Toronto: Death by Condominium

In late 2015, there were 80 000 new condominium units under construction in Toronto. This number does not include the 130 projects that were outlined in a report that Emporis Research released in 2014. The Emporis report concluded that Toronto, Vancouver and Montreal housed (no pun intended) the most number of development projects in the country, making Canada the largest producer of condominiums per captia in North America. Let me put that into perspective a little bit better. The second largest condominium producer outlined by the report was New York City with only 91 projects under construction.

To understand Toronto’s condo craze and how it began, we need to travel back to the 1970’s when then Toronto mayor David Crombie helped to install a forty-five foot (or three story) height restriction on all construction projects. The ban was quickly overturned and was replaced instead with various height guidelines for different areas of the city. This explains why the downtown Entertainment District is literally covered in condos while other areas of the east end like Lesieville and The Distillery have comparatively fewer. This proves that there are guidelines in place that map out buildings and how the city’s skyline should look, but there is just that; guidelines, not law. Any developer can apply for a re-zoning amendment to approve a higher building.

Just in the last few years the old Four Seasons Hotel was refurbished into condos. One Bloor condominiums, which is still under construction, will be seventy-five stories, and will be amongst Canada’s tallest buildings after its completion. Many of the small businesses that have long lined Yonge Street’s strip towards Dundas Square have all been boarded up, awaiting demolition. Toronto’s landmark Honest Ed’s discount store will close in December 2016 and will get infinitely dustier as it waits to be transformed into high-rise condominiums.

When used in moderation, I can see the potential and the appeal of condominiums. They comfortably stack several hundred people or more up instead of across, fitting the same amount of people into a much smaller area. They act as an indication for a city that is maturing and growing. They mesh seamlessly with the lifestyles of those who want to live in urban areas, and many of them now come equipped with upscale amenities like pools and gyms.

But especially in Toronto’s case, there seems to be no grand scheme to the whole process. It sometimes seems as though developers just cruise the city looking for vacant spots as if they’re all playing a game of musical chairs, swiping up all the available spots they can until there are no chairs left. My fear is that if condo development projects continue to go up at the seemingly unstoppable rate that they are, we might discover that we unknowingly sacrificed some of Toronto’s most distinctive characteristics in the process.
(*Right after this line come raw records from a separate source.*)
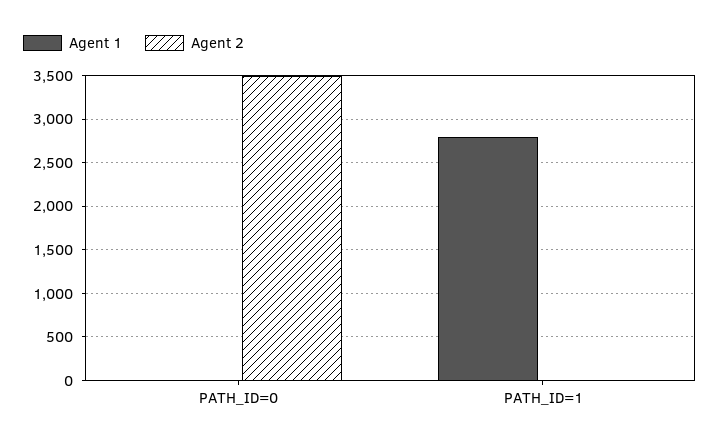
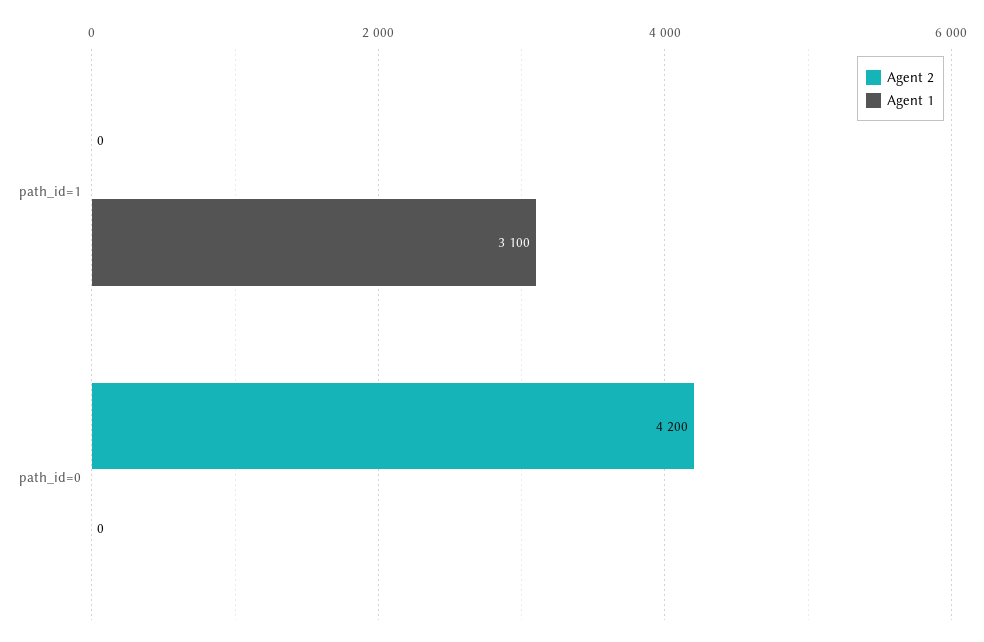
Agent 2, PATH_ID=0: 3500 -> 4200
Agent 1, PATH_ID=1: 2800 -> 3100

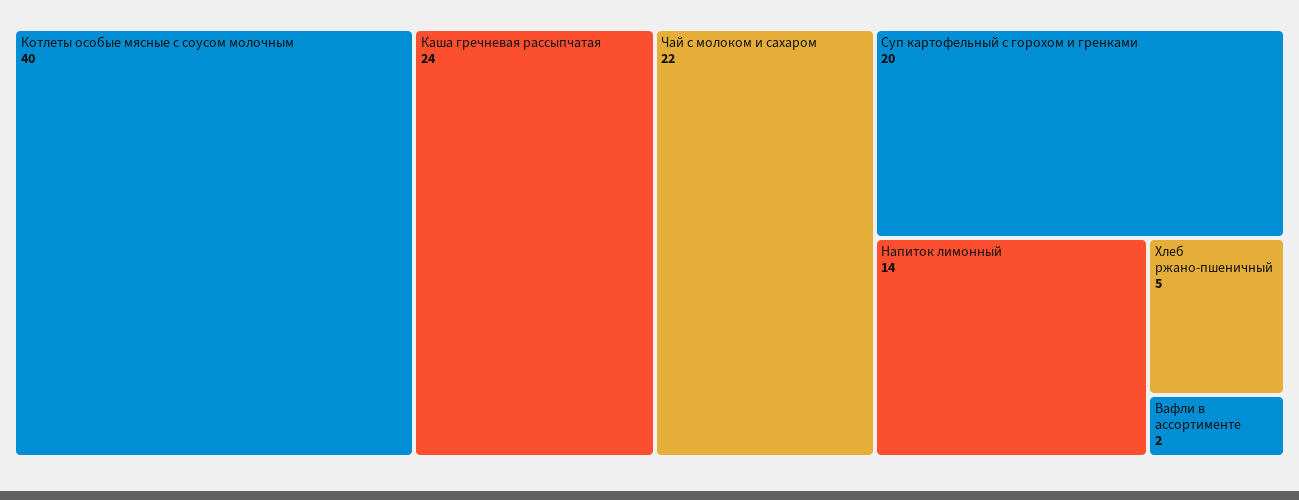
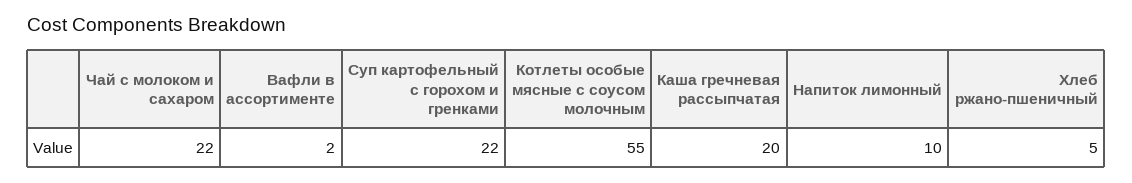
Котлеты особые мясные с соусом молочным: 40 -> 55
Каша гречневая рассыпчатая: 24 -> 20
Суп картофельный с горохом и гренками: 20 -> 22
Напиток лимонный: 14 -> 10

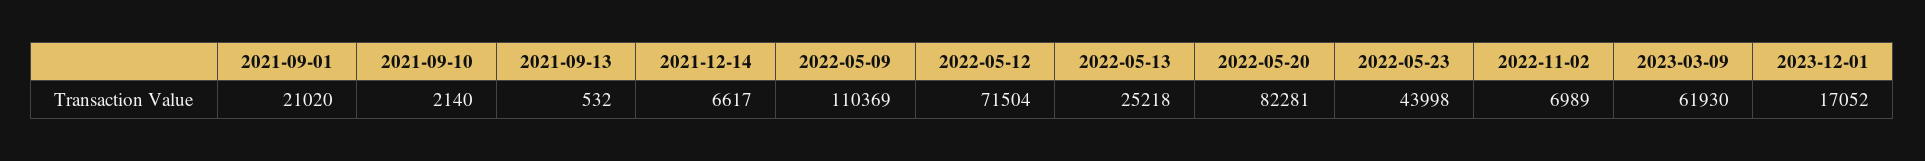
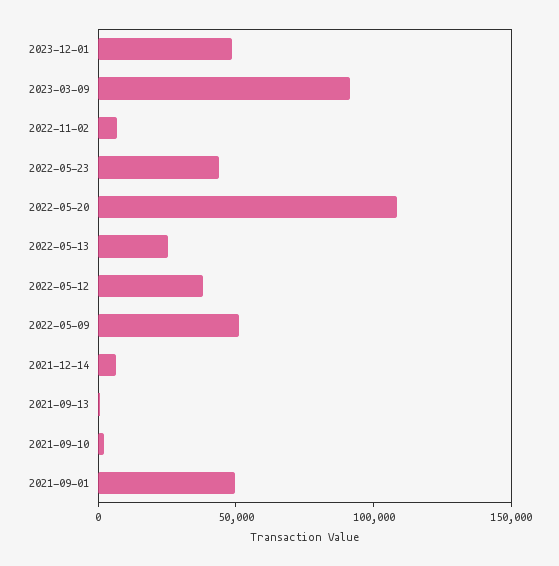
2021-09-01: 21020 -> 50000
2022-05-09: 110369 -> 50000
2022-05-12: 71504 -> 40000
2022-05-20: 82281 -> 110000
2023-03-09: 61930 -> 90000
2023-12-01: 17052 -> 50000

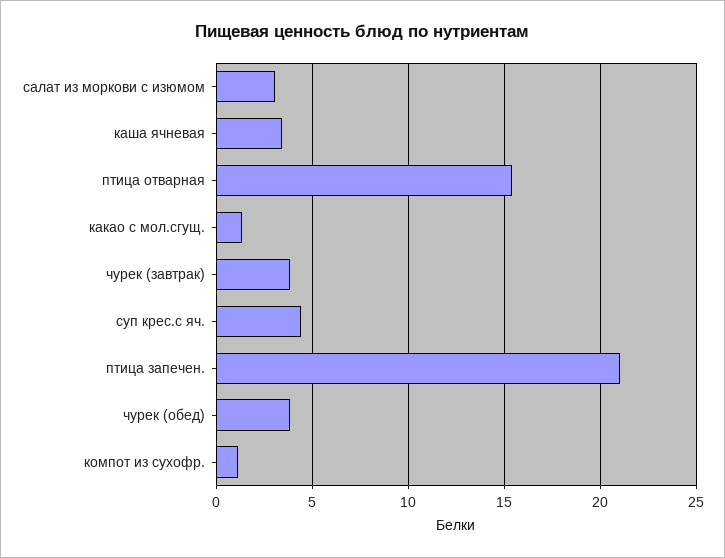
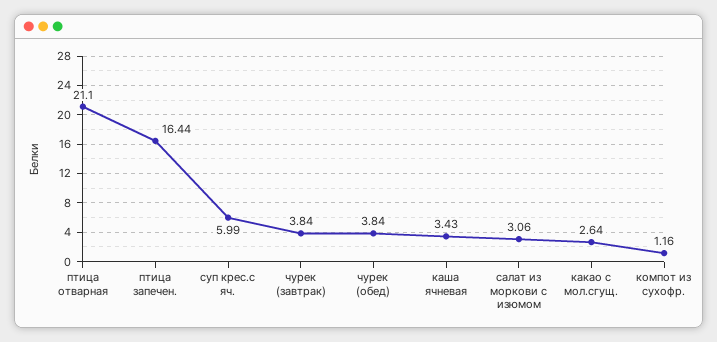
птица отварная: 15.5 -> 21.1
какао с мол.сгущ.: 1.5 -> 2.64
суп крес.с яч.: 4.5 -> 5.99
птица запечен.: 21 -> 16.44

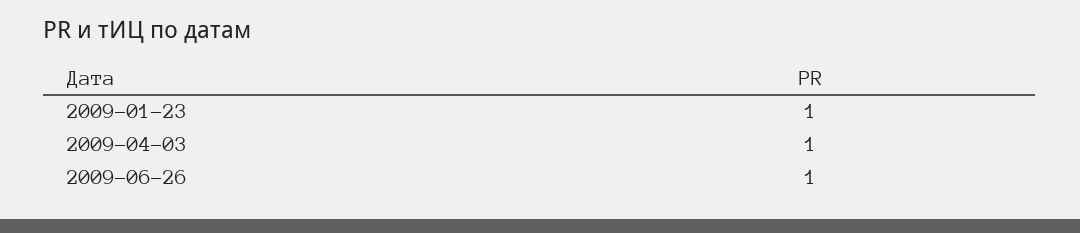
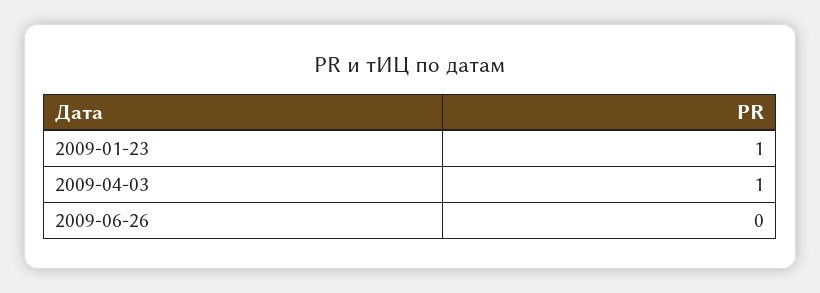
2009-06-26: 1 -> 0

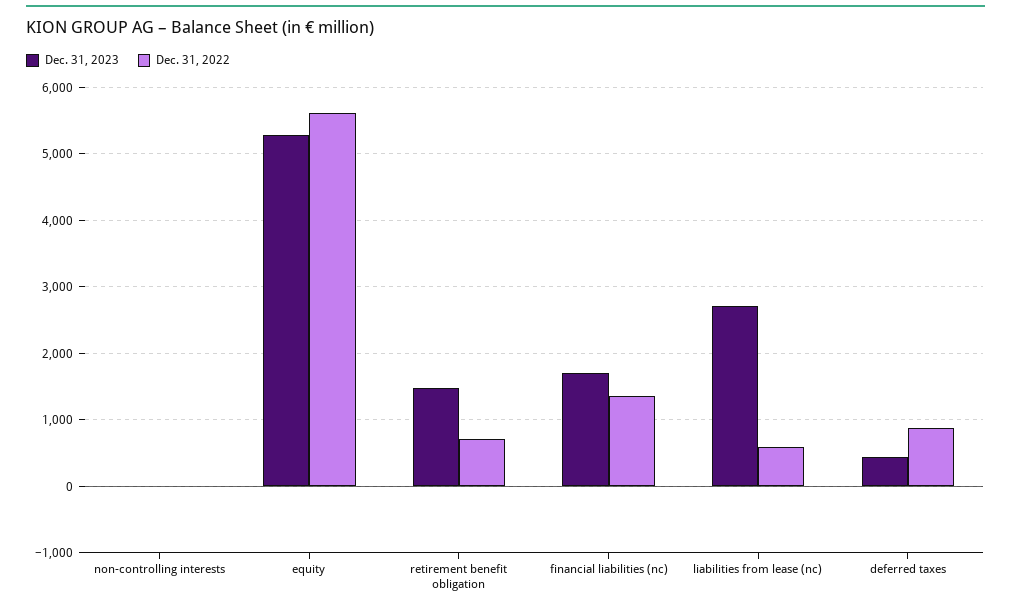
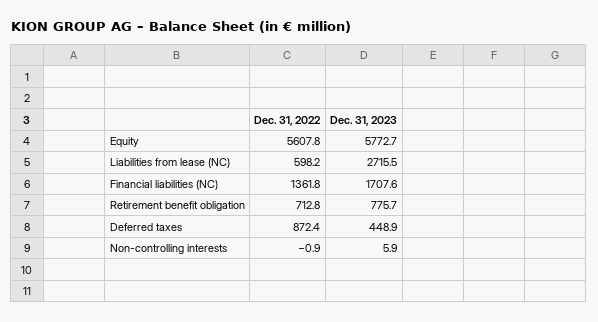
Dec. 31, 2023, equity: 5300 -> 5772.7
Dec. 31, 2023, retirement benefit obligation: 1500 -> 775.7

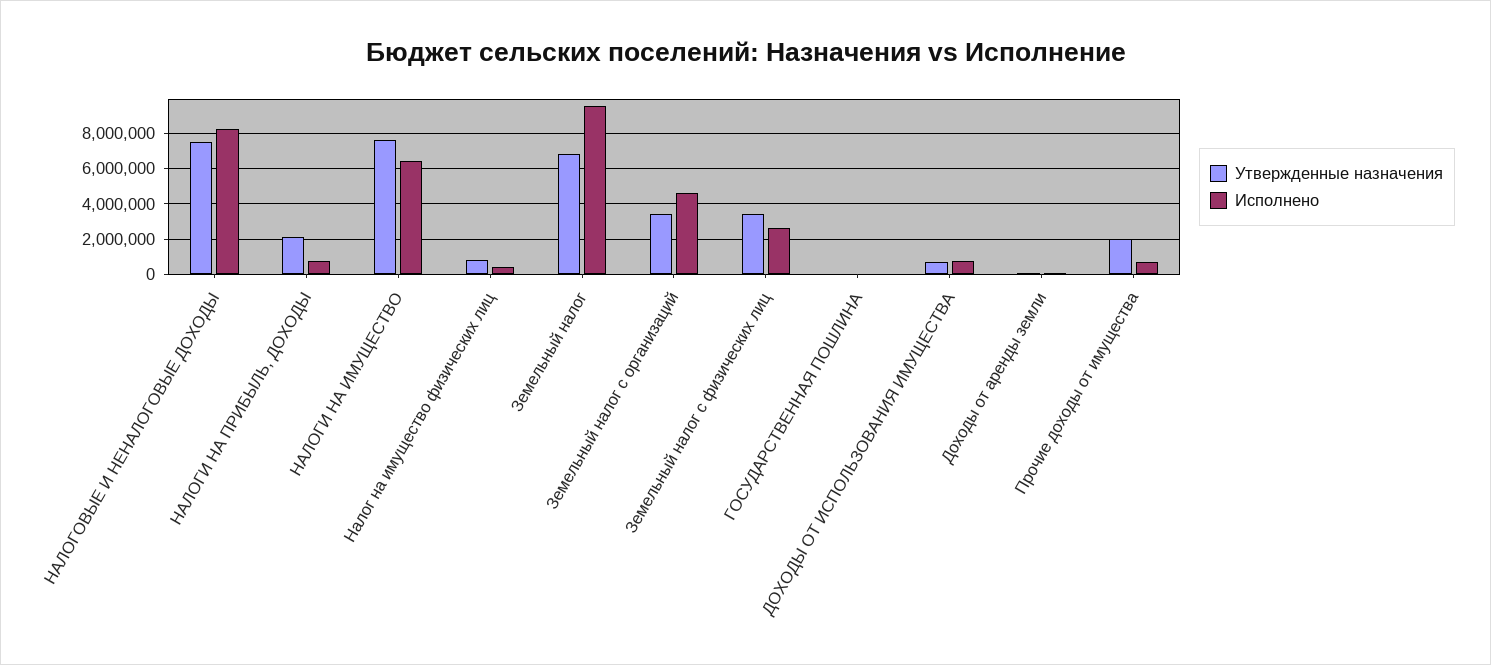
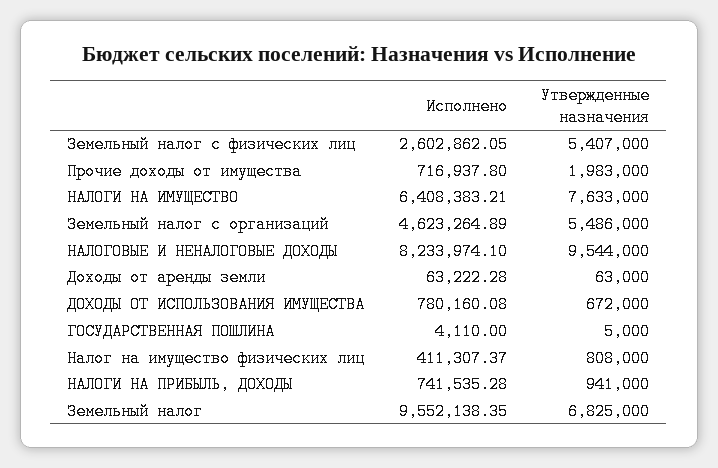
Утвержденные назначения, НАЛОГОВЫЕ И НЕНАЛОГОВЫЕ ДОХОДЫ: 7500000 -> 9544000
Утвержденные назначения, НАЛОГИ НА ПРИБЫЛЬ, ДОХОДЫ: 2000000 -> 941000
Утвержденные назначения, Земельный налог с организаций: 3500000 -> 5486000
Утвержденные назначения, Земельный налог с физических лиц: 3500000 -> 5407000

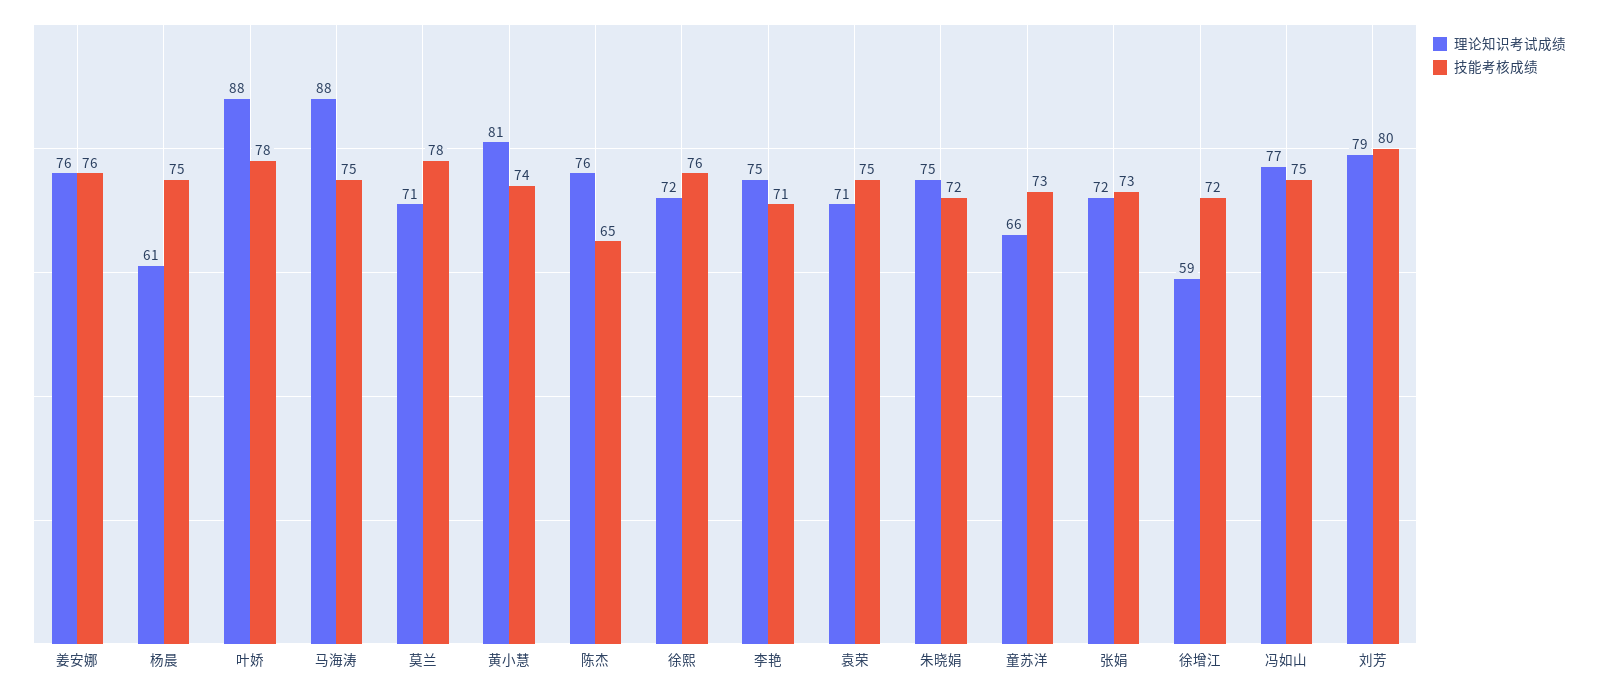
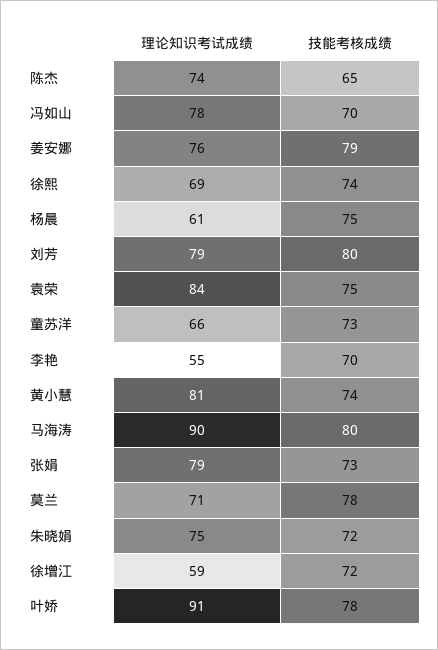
技能考核成绩, 姜安娜: 76 -> 79
理论知识考试成绩, 叶娇: 88 -> 91
理论知识考试成绩, 马海涛: 88 -> 90
技能考核成绩, 马海涛: 75 -> 80
理论知识考试成绩, 陈杰: 76 -> 74
理论知识考试成绩, 徐熙: 72 -> 69
技能考核成绩, 徐熙: 76 -> 74
理论知识考试成绩, 李艳: 75 -> 55
技能考核成绩, 李艳: 71 -> 70
理论知识考试成绩, 袁荣: 71 -> 84
理论知识考试成绩, 张娟: 72 -> 79
理论知识考试成绩, 冯如山: 77 -> 78
技能考核成绩, 冯如山: 75 -> 70

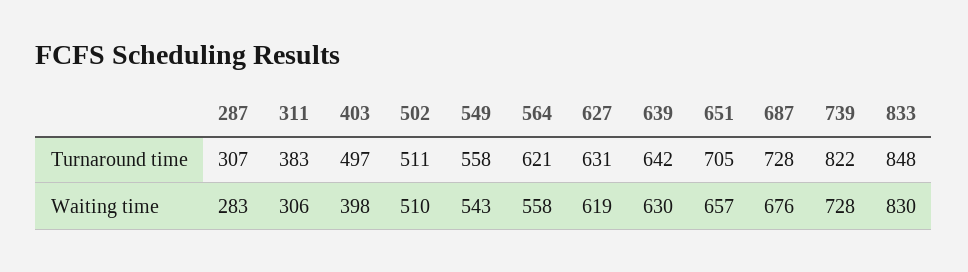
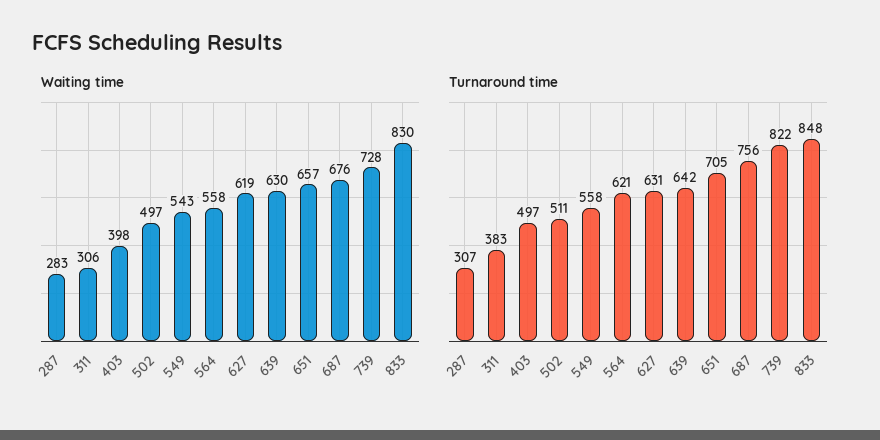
Turnaround time, 687: 728 -> 756
Waiting time, 502: 510 -> 497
The victims in this process will ultimately be those who live in these condos. The rate at which they are going up in the current housing market is a recipe for too many condos with not enough people to actually live in them. In late December 2o15, the Toronto Real Estate Board projected that the average price of a one bedroom condominium in the GTA will increase to nearly 600 000$ by the end of 2018. Those prices will increase for a two or three bedroom space or for units in upscale neighborhoods like Queen West, the Entertainment District or Yorkville. If overproduction is met with underselling, Toronto will be left with unused condominiums that will eventually become the city’s new rental slums. I haven’t even mentioned what an influx in condo owners will do to an already exhausted TTC system or for the city’s gridlock problem.

If you’re reading this from inside your condo and you think that I hate your decisions, don’t think that. I live in a high rise myself. Condos offer an extremely comfortable method of urban living, but if you told me that Toronto hasn’t already gotten the Guinness World Record for ‘most number of high rise condos in one city’, I would be shocked.

Last summer I went to the Just for Laughs Comedy Tour at the Sony Centre. The opening comedian was a man named Keith Robinson who had just flown in from his hometown of Philadelphia earlier that afternoon. When he came out, the first joke he made was about how many people he managed to high-five in all the condos that line the Gardiner Expressway from Pearson all the way downtown. The crowd erupted into so much laughter and applause, it was as if the audience collectively sighed relief thinking, “finally, somebody gets it.”